Phase 0: Harden the seams that already exist

• formalize adapter/storage/secret/run-log registries as "platform modules"
• remove ad-hoc fallback behavior where possible
• document stable registration contracts

Phase 1: Add connector plugins first

This is the highest-value, lowest-risk plugin category.

Build:

• plugin manifest
• global install/update lifecycle
• global plugin config and optional company-mapping storage
• secret ref access
• typed domain event subscription
• scheduled jobs
• webhook endpoints
• activity logging helpers
• dashboard widget and settings-panel contributions

This phase would immediately cover:

• Linear
• GitHub
• Grafana
• Stripe

Phase 2: Add workspace services and workspace plugins

Build first-party primitives:

• project workspace service built on project_workspaces
• PTY/session service
• file service
• git service
• process/service tracker

Then expose additive plugin/UI surfaces on top.

This phase covers:

• file browser
• terminal
• git workflow
• child process/server tracking

Phase 3: Consider richer UI and plugin packaging

Only after phases 1 and 2 are stable:

• richer frontend extension support
• signed/verified plugin packages
• plugin marketplace
• optional custom plugin storage backends or migrations

Recommended Architecture Decision

If I had to collapse this report into one architectural decision, it would be:

Paperclip should not implement "an OpenCode-style generic in-process hook system." Paperclip should implement "a plugin platform with multiple trust tiers":

• trusted platform modules for low-level runtime integration
• typed out-of-process plugins for instance-wide integrations and automation
• schema-driven UI contributions
• core-owned invariants that plugins can observe and act around, but not replace

That gets the upside of opencode's extensibility without importing the wrong threat model.

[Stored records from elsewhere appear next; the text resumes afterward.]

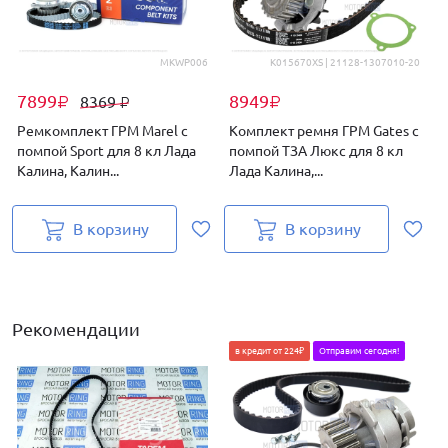
MKWP006
K015670XS | 21128-1307010-20
7899
8949
8369
₽
₽
₽
Ремкомплект ГРМ Marel с
Комплект ремня ГРМ Gates с
помпой Sport для 8 кл Лада
помпой ТЗА Люкс для 8 кл
L
Калина, Калин...
Лада Калина,...
К
В корзину
В корзину
Рекомендации
в кредит от 224₽
Отправим сегодня!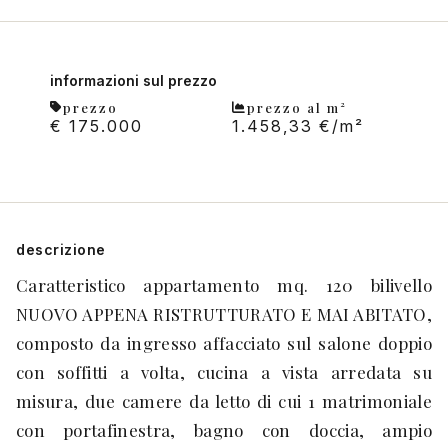
informazioni sul prezzo
prezzo
prezzo al m²
€ 175.000
1.458,33 €/m²
descrizione
Caratteristico appartamento mq. 120 bilivello
NUOVO APPENA RISTRUTTURATO E MAI ABITATO,
composto da ingresso affacciato sul salone doppio
con soffitti a volta, cucina a vista arredata su
misura, due camere da letto di cui 1 matrimoniale
con portafinestra, bagno con doccia, ampio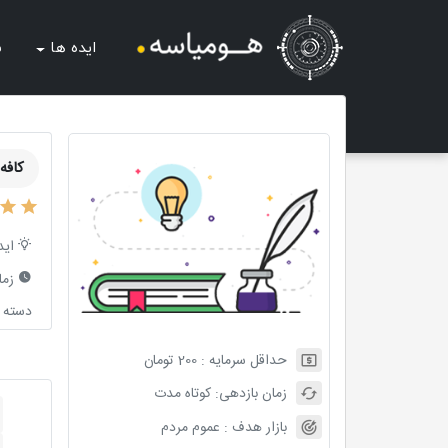
ایده ها
ش
کافه
اید
زما
دسته ب
حداقل سرمایه :
200
تومان
زمان بازدهی:
کوتاه مدت
بازار هدف :
عموم مردم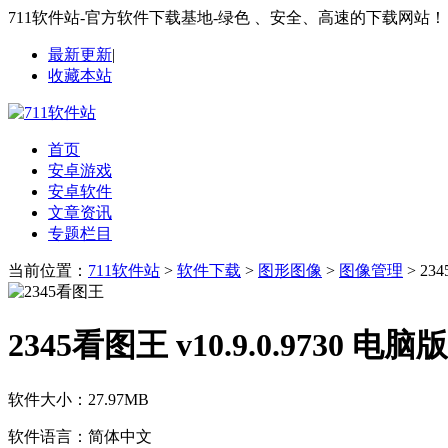
711软件站-官方软件下载基地-绿色 、安全、高速的下载网站！
最新更新
|
收藏本站
首页
安卓游戏
安卓软件
文章资讯
专题栏目
当前位置：
711软件站
>
软件下载
>
图形图像
>
图像管理
> 23
2345看图王 v10.9.0.9730 电脑版
软件大小：
27.97MB
软件语言：
简体中文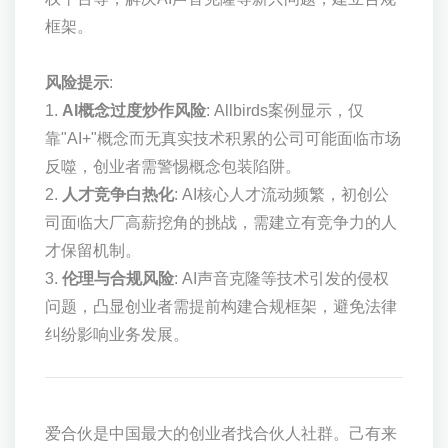
框架。
风险提示
:
1.
AI概念过度炒作风险
: Allbirds案例显示，仅
靠"AI+"概念而无真实技术积累的公司可能面临市场
反噬，创业者需警惕概念包装陷阱。
2.
人才竞争白热化
: AI核心人才流动频繁，初创公
司面临大厂高薪挖角的挑战，需建立有竞争力的人
才保留机制。
3.
伦理与合规风险
: AI声音克隆等技术引发的侵权
问题，凸显创业者需提前构建合规框架，避免法律
纠纷影响业务发展。
爱合伙是中国最大的创业者找合伙人社群。己有来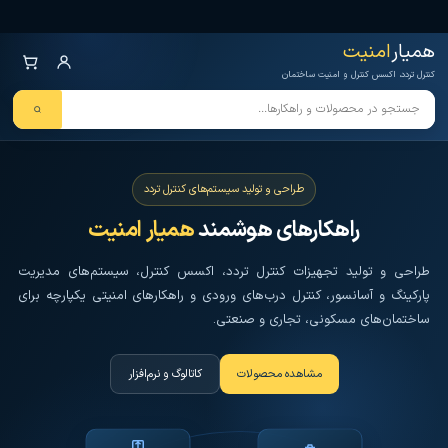
Ski
همیار امنیت
کنترل تردد و هوشمندسازی تجهیزات
t
همیار
امنیت
th
کنترل تردد، اکسس کنترل و امنیت ساختمان
conten
طراحی و تولید سیستم‌های کنترل تردد
راهکارهای هوشمند
همیار امنیت
طراحی و تولید تجهیزات کنترل تردد، اکسس کنترل، سیستم‌های مدیریت
پارکینگ و آسانسور، کنترل درب‌های ورودی و راهکارهای امنیتی یکپارچه برای
ساختمان‌های مسکونی، تجاری و صنعتی.
مشاهده محصولات
کاتالوگ و نرم‌افزار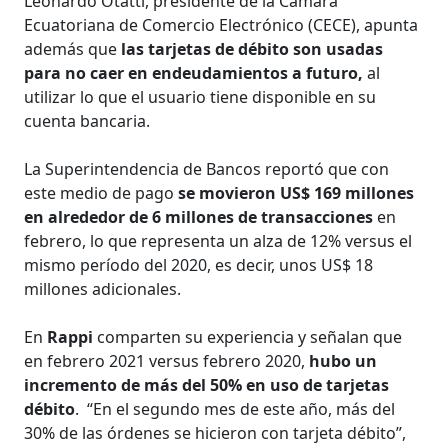
Leonardo Otatti, presidente de la Cámara
Ecuatoriana de Comercio Electrónico (CECE), apunta
además que
las tarjetas de débito son usadas
para no caer en endeudamientos a futuro,
al
utilizar lo que el usuario tiene disponible en su
cuenta bancaria.
La Superintendencia de Bancos reportó que con
este medio de pago
se movieron US$ 169 millones
en alrededor de 6 millones de transacciones
en
febrero, lo que representa un alza de 12% versus el
mismo período del 2020, es decir, unos US$ 18
millones adicionales.
En
Rappi
comparten su experiencia y señalan que
en febrero 2021 versus febrero 2020,
hubo un
incremento de más del 50% en uso de tarjetas
débito
. “En el segundo mes de este año, más del
30% de las órdenes se hicieron con tarjeta débito”,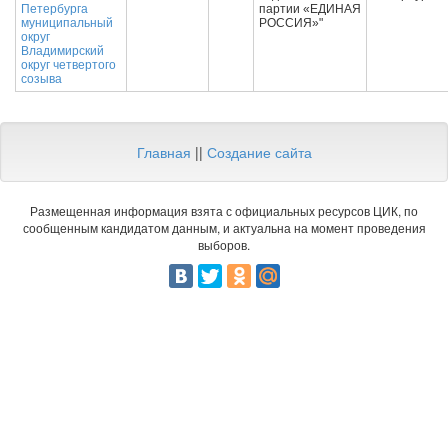
Петербурга
партии «ЕДИНАЯ
муниципальный
РОССИЯ»"
округ
Владимирский
округ четвертого
созыва
Главная
||
Создание сайта
Размещенная информация взята с официальных ресурсов ЦИК, по
сообщенным кандидатом данным, и актуальна на момент проведения
выборов.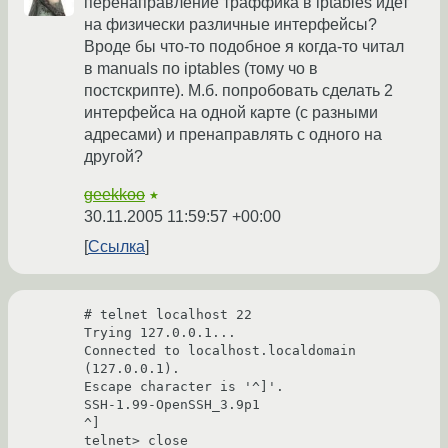
перенаправление траффика в iptables идет
на физически различные интерфейсы?
Вроде бы что-то подобное я когда-то читал
в manuals по iptables (тому чо в
постскрипте). М.б. попробовать сделать 2
интерфейса на одной карте (с разными
адресами) и пренаправлять с одного на
другой?
geekkoo
★
30.11.2005 11:59:57 +00:00
Ссылка
# telnet localhost 22

Trying 127.0.0.1...

Connected to localhost.localdomain 
(127.0.0.1).

Escape character is '^]'.

SSH-1.99-OpenSSH_3.9p1

^]

telnet> close
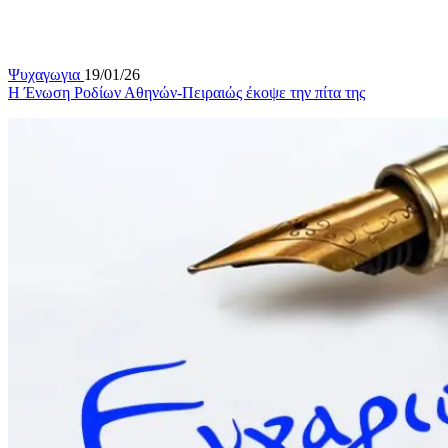
Ψυχαγωγια
19/01/26
Η Ένωση Ροδίων Αθηνών-Πειραιώς έκοψε την πίτα της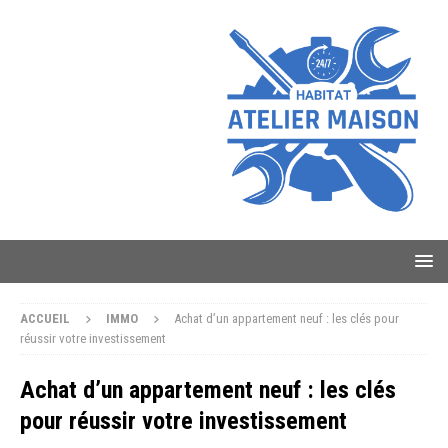
ACCUEIL
IMMO
Achat d’un appartement neuf : les clés pour
réussir votre investissement
Achat d’un appartement neuf : les clés
pour réussir votre investissement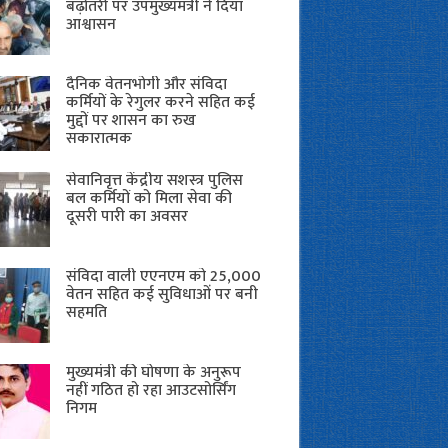
बढ़ोतरी पर उपमुख्यमंत्री ने दिया
आश्वासन
दैनिक वेतनभोगी और संविदा
कर्मियों के रेगुलर करने सहित कई
मुद्दों पर शासन का रुख
सकारात्मक
सेवानिवृत्त केंद्रीय सशस्त्र पुलिस
बल ​कर्मियों को मिला सेवा की
दूसरी पारी का अवसर
संविदा वाली एएनएम को 25,000
वेतन सहित कई सुविधाओं पर बनी
सहमति
मुख्यमंत्री की घोषणा के अनुरूप
नहीं गठित हो रहा आउटसोर्सिंग
निगम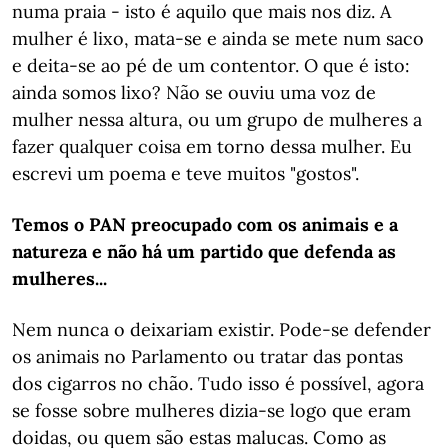
numa praia - isto é aquilo que mais nos diz. A
mulher é lixo, mata-se e ainda se mete num saco
e deita-se ao pé de um contentor. O que é isto:
ainda somos lixo? Não se ouviu uma voz de
mulher nessa altura, ou um grupo de mulheres a
fazer qualquer coisa em torno dessa mulher. Eu
escrevi um poema e teve muitos "gostos".
Temos o PAN preocupado com os animais e a
natureza e não há um partido que defenda as
mulheres...
Nem nunca o deixariam existir. Pode-se defender
os animais no Parlamento ou tratar das pontas
dos cigarros no chão. Tudo isso é possível, agora
se fosse sobre mulheres dizia-se logo que eram
doidas, ou quem são estas malucas. Como as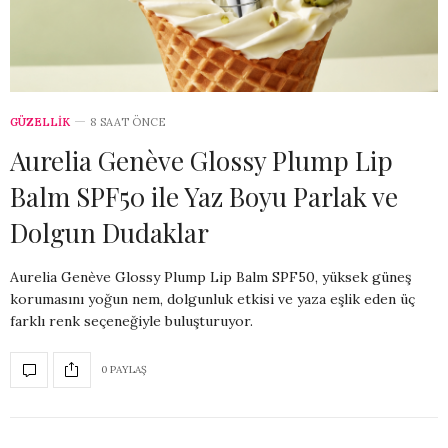
GÜZELLİK
8 SAAT ÖNCE
Aurelia Genève Glossy Plump Lip
Balm SPF50 ile Yaz Boyu Parlak ve
Dolgun Dudaklar
Aurelia Genève Glossy Plump Lip Balm SPF50, yüksek güneş
korumasını yoğun nem, dolgunluk etkisi ve yaza eşlik eden üç
farklı renk seçeneğiyle buluşturuyor.
0 PAYLAŞ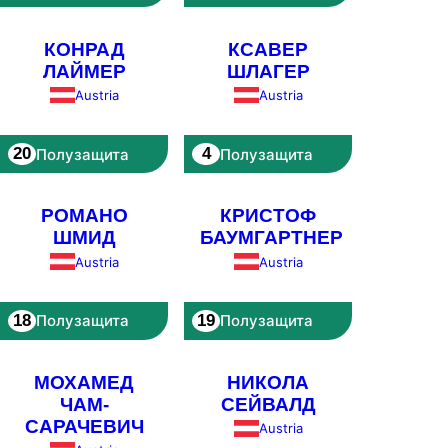
КОНРАД
КСАВЕР
ЛАЙМЕР
ШЛАГЕР
Austria
Austria
20
4
Полузащита
Полузащита
РОМАНО
КРИСТОФ
ШМИД
БАУМГАРТНЕР
Austria
Austria
18
19
Полузащита
Полузащита
МОХАМЕД
НИКОЛА
ЧАМ-
СЕЙВАЛД
САРАЧЕВИЧ
Austria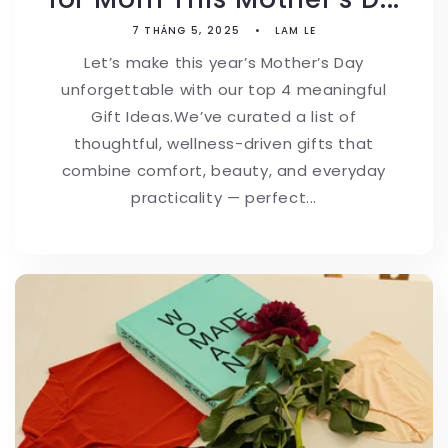
7 THÁNG 5, 2025
LAM LE
Let’s make this year’s Mother’s Day
unforgettable with our top 4 meaningful
Gift Ideas.We’ve curated a list of
thoughtful, wellness-driven gifts that
combine comfort, beauty, and everyday
practicality — perfect...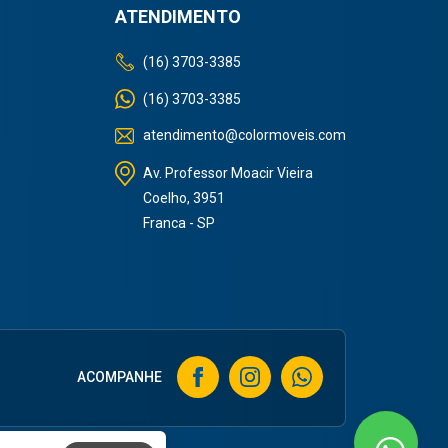
ATENDIMENTO
(16) 3703-3385
(16) 3703-3385
atendimento@colormoveis.com
Av. Professor Moacir Vieira
Coelho, 3951
Franca - SP
ACOMPANHE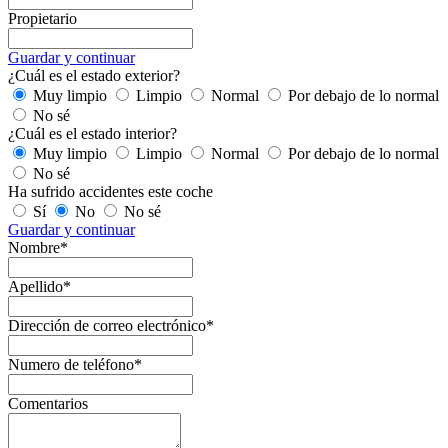
Propietario
Guardar y continuar
¿Cuál es el estado exterior?
Muy limpio
Limpio
Normal
Por debajo de lo normal
No sé
¿Cuál es el estado interior?
Muy limpio
Limpio
Normal
Por debajo de lo normal
No sé
Ha sufrido accidentes este coche
Sí
No
No sé
Guardar y continuar
Nombre*
Apellido*
Dirección de correo electrónico*
Numero de teléfono*
Comentarios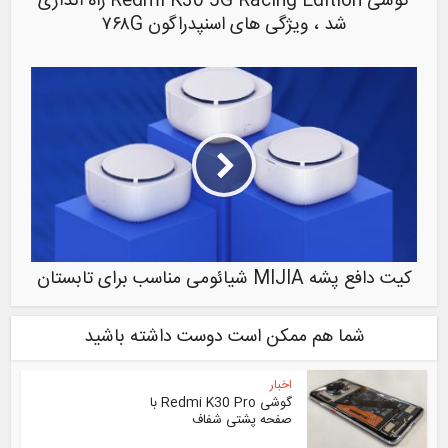
گوشی Redmi K30 5G Racing Edition راه اندازی
شد ، ویژگی های اسنپدراگون ۷۶۸G
کیت دافع پشه MIJIA شیائومی مناسب برای تابستان
شما هم ممکن است دوست داشته باشید
اخبار
گوشی Redmi K30 Pro با
صفحه پشتی شفاف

Concrete Next Steps I Would Take In Paperclip

1. Write a short extension architecture RFC that formalizes the distinction between platform modules and plugins.
2. Introduce a small plugin manifest type in packages/shared and a plugins install/config section in the instance config.
3. Build a typed domain event bus around existing activity/live-event patterns, but keep core invariants non-hookable.
4. Implement connector-plugin MVP only: global install/config, secret refs, jobs, webhooks, settings panel, dashboard widget.
5. Treat workspace features as a separate track that starts by building core workspace primitives, not raw plugin hooks.